Conclusione: verso un’AI incentrata sull’essere umano

Fei-Fei Li ci dimostra come l’intelligenza artificiale sia molto più di un mero avanzamento tecnologico ma abbia, invece, delle implicazioni profondamente umane. La sua traiettoria ha dato forma ad una visione in cui scienza e coscienza non sono elementi separati ma le due facce della stessa medaglia. Il suo contributo tecnico, visibile nella rivoluzione visiva di ImageNet, continua ad influenzare il modo in cui le macchine apprendono dal mondo ma è il suo approccio culturale, esplicato nel libro autobiografico pubblicato nel 2023, “The Worlds I See”, ad esercitare un impatto sempre più rilevante: un richiamo costante all’etica, alla diversità e alla dignità umana.

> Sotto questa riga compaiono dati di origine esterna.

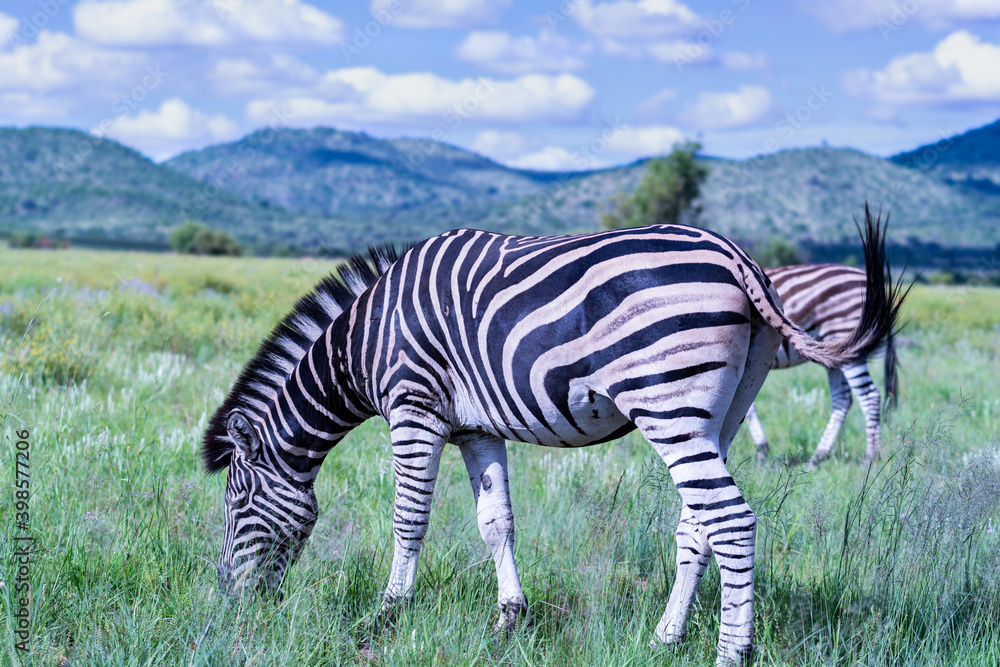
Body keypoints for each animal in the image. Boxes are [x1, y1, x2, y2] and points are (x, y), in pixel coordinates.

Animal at [746, 263, 900, 468]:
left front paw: (760, 450)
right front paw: (761, 450)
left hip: (845, 334)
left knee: (870, 397)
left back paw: (870, 458)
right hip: (839, 351)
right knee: (843, 399)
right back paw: (818, 457)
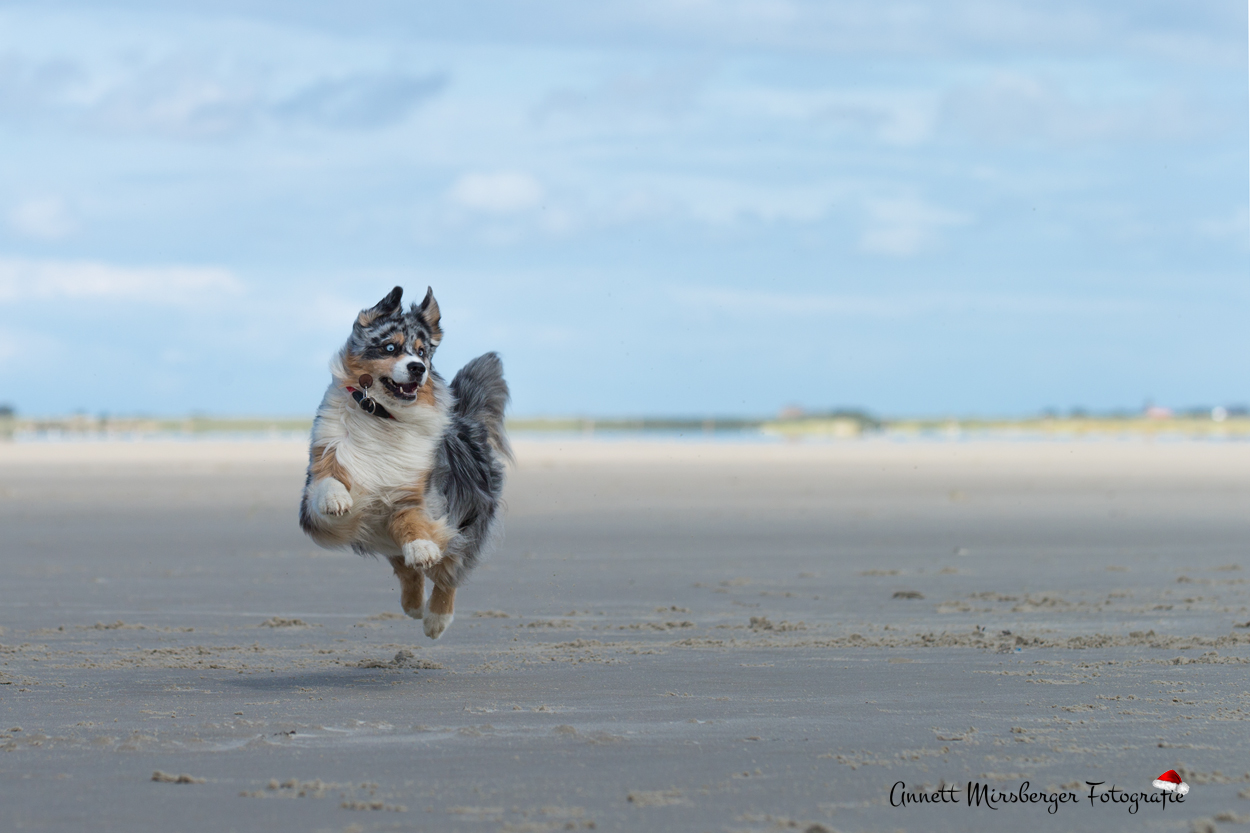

La sua proposta di un’intelligenza artificiale “human-centered” non è un’utopia astratta ma un progetto vivo e concreto che prende forma in azioni quotidiane, programmi educativi, istituzioni di ricerca e scelte personali coerenti. Dalla creazione di AI4ALL al suo netto rifiuto dell’uso militare dell’AI, fino all’impegno costante per la rappresentanza femminile e multiculturale nel settore, Fei-Fei Li continua a delineare una visione dell’intelligenza artificiale che abbraccia il futuro senza distogliere lo sguardo dalle responsabilità sociali del presente.

Per la scienziata, l’AI non deve sostituire l’essere umano ma affiancarlo, potenziarne le capacità, contribuire ad un progresso che non sia cieco davanti all’ingiustizia o alle disuguaglianze.

Nel suo lavoro accademico, nelle aule di Stanford come nei principali forum internazionali, Fei-Fei porta avanti con determinazione l’idea che la tecnologia debba dialogare con le altre discipline, con la politica e con le comunità. In un mondo che troppo spesso rincorre l’innovazione fine a sé stessa, la sua voce resta un invito alla riflessione, alla cura e alla responsabilità condivisa.

Il suo contributo più importante non è un singolo algoritmo né un modello tecnico ma una domanda ancora aperta: non cosa può fare l’intelligenza artificiale, ma cosa dovrebbe fare, per chi e guidata da quali valori. In questa domanda si riflette la possibilità di una tecnologia davvero emancipatrice.